We live in a post information scarcity society and we still haven't moved on from capitalism.
Edit: Changed title to be more accurate.
Also here is the summary from Wikipedia on what Post-scarcity means:
Post-scarcity is a theoretical economic situation in which most goods can be produced in great abundance with minimal human labor needed, so that they become available to all very cheaply or even freely. Post-scarcity does not mean that scarcity has been eliminated for all goods and services but that all people can easily have their basic survival needs met along with some significant proportion of their desires for goods and services. Writers on the topic often emphasize that some commodities will remain scarce in a post-scarcity society.
I disagree. It is the job of leaders to push for education, so that the people can be trusted to make correct decisions on their own. We currently have an issue with rising fascism at the hands of an under-educated working class, which is resulting in a violent backlash against academia and science, because education is being strategically cut by fascists.
Education, and building up parallel structures like networks of Mutual Aid, and mass unionization. Increasing taxation helps, but without parallel structures and an increasingly educated populace taxes are just money spent to continue fueling the Military Industrial Complex. Taxing with no real direction doesn't actually help, you need both cause and action.
I already gave you specifics, like unionization. Voting is important, yes, but are you genuinely asking me for an entire actionable platform for you to implement in your daily life?
Read. Read as much as you can about as much as you can, but chief among those read about how to organize, protest, and cooperate outside the bounds of Capitalist structures.
Register to vote. Voting is important as loss prevention. It may be fairly useless at a federal level for getting actual change, but it is great for loss prevention at the federal level, and meaningful change can absolutely happen at the local level.

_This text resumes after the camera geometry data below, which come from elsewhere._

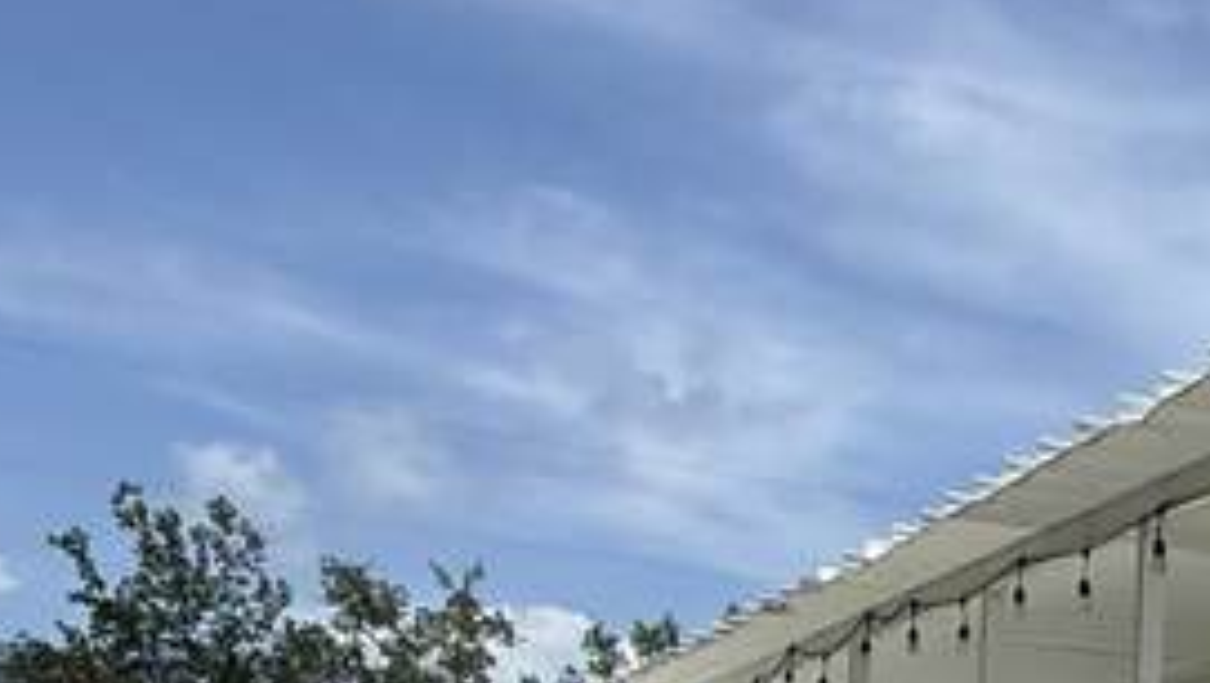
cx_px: 1715
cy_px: 978
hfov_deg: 24.2
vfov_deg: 15.7
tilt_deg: +2.7
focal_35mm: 72
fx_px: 2312
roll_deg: -2.4
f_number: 2.2
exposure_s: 1/4149
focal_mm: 2.22
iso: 50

Organize. Unionize your workplace, set up a community garden, volunteer for your local Food Not Bombs, participate in developing FOSS, and more.
Reject proprietary software and try to source your goods from co-operatives and unionized workplaces, where possible.

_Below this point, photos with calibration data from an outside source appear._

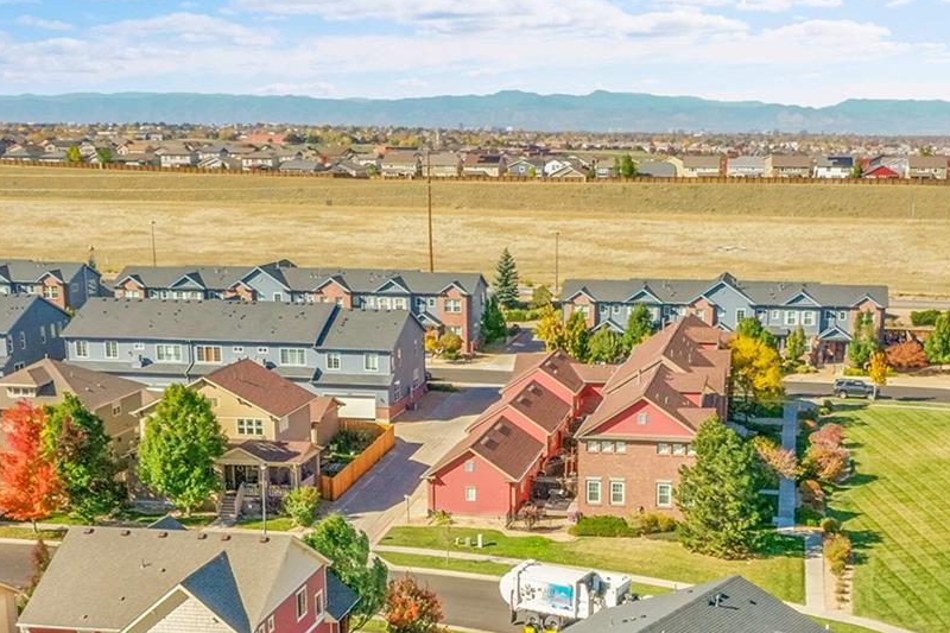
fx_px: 1477
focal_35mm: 56
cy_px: 564
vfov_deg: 23.6
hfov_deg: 35.6
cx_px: 556
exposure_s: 1/1250
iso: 800
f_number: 7.1
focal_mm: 10.26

Teach others. Try to use all you have learned to convince others to follow suit.
The original point of this convo was that you thought that it's okay to use incorrect terms as long as it gets people to move, and my point is that it's better to educate people so they can come to the correct conclusions by themselves, and can better make decisions in the future without relying on a benevolent party of individuals to tell them exactly what to think.
You then proceed to squirrel away and dodge every single point I make.

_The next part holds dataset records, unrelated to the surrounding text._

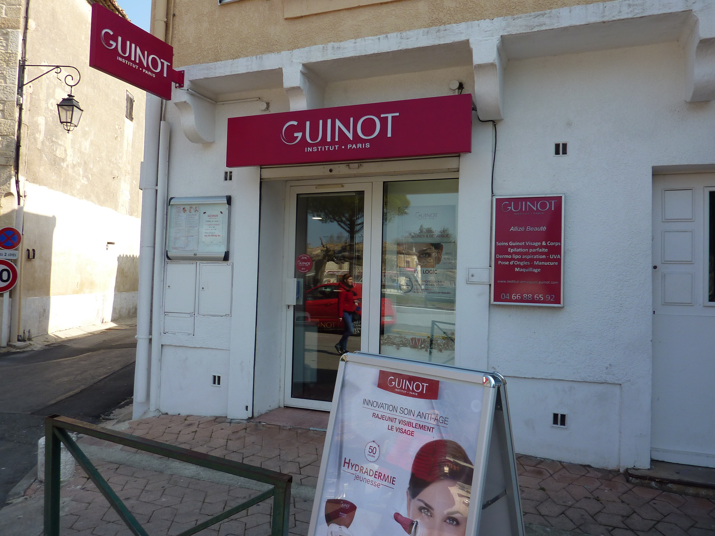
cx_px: 358
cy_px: 268
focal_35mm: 25
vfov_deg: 54.9
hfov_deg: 69.4
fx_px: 516
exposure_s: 1/400
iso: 80
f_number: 4
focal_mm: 4.1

I can't give you a phone number or a link without knowing where you work and what your workplace and position is. If you want the next best thing, the Industrial Workers of the World has resources for you: https://www.iww.org/. You can also go to the Anarchist Library: https://theanarchistlibrary.org/special/index and the Marxist Internet Archive: https://www.marxists.org/ if you want theoretical texts.
What's your new way to squirrel out? Either admit that using the correct terms and educating people to be able to come to correct conclusions themselves is better than using incorrect terms deliberately, or answer why you think it's better to try to guide people at each and every step, even if it puts way more work on the activists and results in a population out of touch with what is going on around them.